Stitch Fix

I had the great privilege of visiting Stitch Fix today, hosted by Dave Spiegel. I was interested in the company for many reasons, but the main one is that it has a large number of PhD astrophysicists on its data-science team. I learned a huge amount while visiting. Here are some random things:

If you are doing data science to inform or support the decision-making of an employee of your company, it is worth spending a lot of computation on that: After all, the employee is very valuable and expensive! On the other hand, if you are doing data science to directly execute commands (for, say warehousing of goods), you better not get it wrong, because if you have a bug, you could literally move lots of stuff where you don't want it!

If you sell clothing, the lead time between buying clothing wholesale and selling it is long! So you can't quickly or in real time feed back customer preferences into your buying choices. That makes prediction of paramount importance! One thing that really surprised me is that Stitch Fix designs and even manufactures some of its own clothing, so they have unique lines of clothing, adapted to their customers' preferences!

And, obviously (but new to me): Clothing is combinatoric! Even in making a standard button-up shirt, there are myriad few-way decisions about collar, buttons, sleeves, relative dimensions, and so on, such that there is no way in the history of all of humankind that you could make every possible (or even every sensible!) version of a standard dress shirt.
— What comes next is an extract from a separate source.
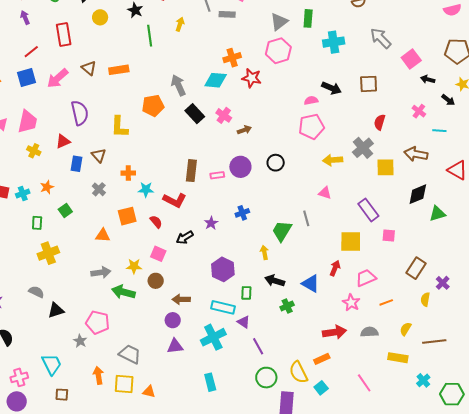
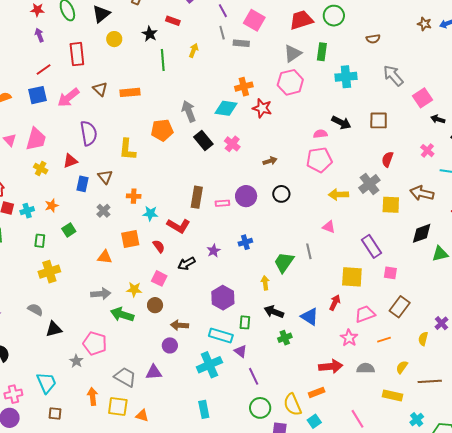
brown arrow: (244, 130) -> (270, 161), moved
brown rectangle: (416, 268) -> (400, 307), moved
purple triangle: (175, 346) -> (154, 372), moved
That puts a data-science-oriented company like Stitch Fix in a very, very interesting position.

1 comment:

  1. David - I’m very curious how StitchFix is using the data to determine my buying habits. Full disclosure - I hate shopping. StitchFix has been my go to ‘buyer’ for the past couple of years. Sometimes the personal shopper gets it right and sometimes not so much. Recently they added a cool Facebook daily quiz which I originally thought would eliminate the personal shopper. It asks me to pick from ~15 items for my preferences. What I’m noticing is that I’m headed back to my boring, unoriginal ways. How will data science manage to keep the personal buyer’s creative touch in my monthly fix? I think I’m as interested in seeing what data science thinks my preferences are as I am at getting new clothes!